N’empêche que cette stratégie est passée sans chausse-pied, puisque notre belle a dit « oui ». Quand même, entre vous et moi, il avait du culot, ce petit cordonnier, d’aller ainsi droit au lit. L’histoire ne raconte pas s’il avait décelé une lueur d’ennui dans les mirettes de la jolie. Pleine de vigueur, la coquine en avait peut-être soupé des sérénades et contes fleuris. « Quand qu’c’est donc enfin qu’je va-ti, criaient ses regards las, goûter au fruit interdit ? » Un sacré coup de quitte ou double. Et une victoire à l’arrachée, pour le chanceux chausseur !

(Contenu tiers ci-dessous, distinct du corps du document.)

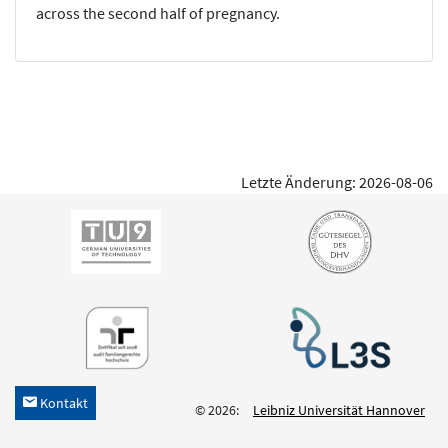
across the second half of pregnancy.
Letzte Änderung: 2026-08-06
Kontakt
h
© 2026:
Leibniz Universität Hannover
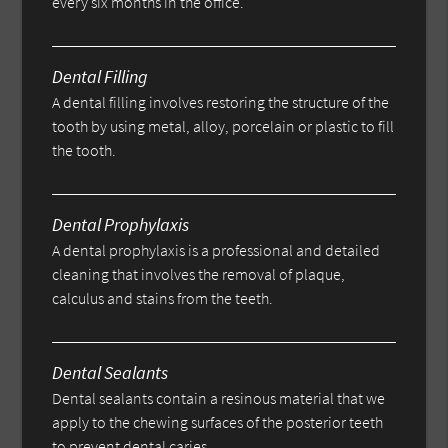
every six months in the office.
Dental Filling
A dental filling involves restoring the structure of the
tooth by using metal, alloy, porcelain or plastic to fill
the tooth.
Dental Prophylaxis
A dental prophylaxis is a professional and detailed
cleaning that involves the removal of plaque,
calculus and stains from the teeth.
Dental Sealants
Dental sealants contain a resinous material that we
apply to the chewing surfaces of the posterior teeth
to prevent dental caries.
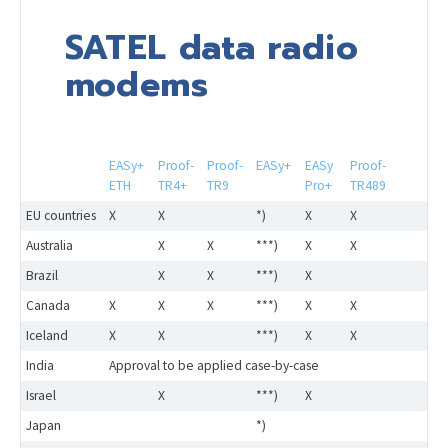
SATEL data radio
modems
EASy+
Proof-
Proof-
EASy+
EASy
Proof-
ETH
TR4+
TR9
Pro+
TR489
EU countries
X
X
*)
X
X
Australia
X
X
***)
X
X
Brazil
X
X
***)
X
Canada
X
X
X
***)
X
X
Iceland
X
X
***)
X
X
India
Approval to be applied case-by-case
Israel
X
***)
X
Japan
*)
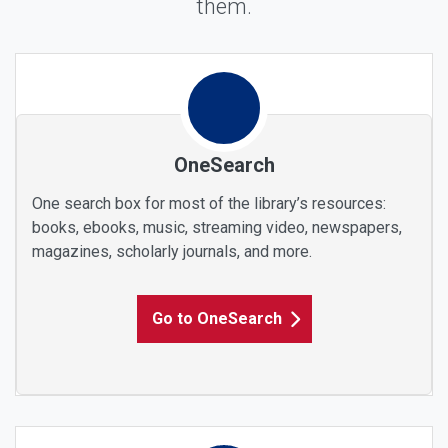
them.
Find Any Materials
OneSearch
One search box for most of the library’s resources:
books, ebooks, music, streaming video, newspapers,
magazines, scholarly journals, and more.
Go to OneSearch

À moins, autre hypothèse, qu’il ait raflé la mise grâce à ses dernières paroles « nous dormirons ensemble jusqu’à la fin du monde ». Fatiguée d’être assise sur les marches du palais, inconfortables, vous l’avouerez, du matin jusqu’au soir, elle aurait avec soulagement accueilli la perspective de dormir à jamais, ensemble ou pas, elle s’en fichait. Quoi qu’il en soit, apparemment, une bonne literie, déjà alors, valait son pesant d’or.

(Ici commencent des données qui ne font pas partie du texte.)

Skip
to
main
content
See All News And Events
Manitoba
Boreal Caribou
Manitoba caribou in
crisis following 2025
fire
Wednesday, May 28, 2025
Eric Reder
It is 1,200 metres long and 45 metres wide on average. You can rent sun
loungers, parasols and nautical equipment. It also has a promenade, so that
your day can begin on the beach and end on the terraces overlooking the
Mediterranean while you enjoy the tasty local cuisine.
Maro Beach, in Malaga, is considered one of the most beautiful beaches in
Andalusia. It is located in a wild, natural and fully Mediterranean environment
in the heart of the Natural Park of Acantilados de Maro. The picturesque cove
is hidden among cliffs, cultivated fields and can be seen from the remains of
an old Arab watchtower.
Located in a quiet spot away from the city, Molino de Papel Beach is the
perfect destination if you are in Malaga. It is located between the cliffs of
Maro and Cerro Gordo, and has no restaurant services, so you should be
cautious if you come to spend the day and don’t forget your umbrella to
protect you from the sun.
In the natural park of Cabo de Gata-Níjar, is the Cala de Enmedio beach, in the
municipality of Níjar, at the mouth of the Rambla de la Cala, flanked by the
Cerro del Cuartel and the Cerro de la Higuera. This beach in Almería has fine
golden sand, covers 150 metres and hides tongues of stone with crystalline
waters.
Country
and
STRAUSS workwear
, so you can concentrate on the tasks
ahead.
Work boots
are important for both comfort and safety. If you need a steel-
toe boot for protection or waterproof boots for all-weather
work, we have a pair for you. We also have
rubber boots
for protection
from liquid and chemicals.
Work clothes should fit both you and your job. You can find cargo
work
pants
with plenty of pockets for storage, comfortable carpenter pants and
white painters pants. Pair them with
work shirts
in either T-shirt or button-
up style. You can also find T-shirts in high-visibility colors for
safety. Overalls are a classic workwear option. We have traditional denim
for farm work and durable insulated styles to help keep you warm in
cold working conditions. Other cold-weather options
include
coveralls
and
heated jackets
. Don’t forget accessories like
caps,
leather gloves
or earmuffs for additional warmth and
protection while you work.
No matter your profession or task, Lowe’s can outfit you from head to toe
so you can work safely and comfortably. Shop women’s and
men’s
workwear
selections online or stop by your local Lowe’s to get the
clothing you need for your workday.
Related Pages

Mais revenons à la rivière. La source qui désaltère, source de vie, comme le lit, qui fait son lit au creux du lit… Car la rivière coule dans un lit. Le sien et non celui de la belle et du cordonnier.
Brusquement, je m’arrête. Pourquoi dit-on lit d’une rivière ? Serait-elle endormie ? Bordée des deux côtés de berges ensoleillées – parce que c’est plus gai qu’embrumées, elle sommeillerait tranquillement ? Cela expliquerait sa réaction blasée lorsque petits ou grands enfants lui jettent des cailloux, qu’elle se contente d’onduler et continue à ronronner. Ou à ronfler par endroits. Ainsi, lorsqu’elle jaillit, et sort les deux pieds de son lit pour dévaler dans la campagne vers les routes et les villages, c’est que les pluies l’ont réveillée.
Cette expression bien trouvée de lit de la rivière qui date du xiiie siècle, nous la devons à un certain philosophe italien, Battisto Latini : « La rivière semble dormir, mais il lui arrive de sortir de son lit ».
Cependant, les rivières n’aiment pas changer de lit. Et quand les hommes les y forcent, les détournant pour construire, elles submergent tout sur leur passage, à l’occasion de crues, pour retourner dans leur lit, le seul où elles dorment en paix. Le lit, pour les rivières aussi, c’est une histoire intime.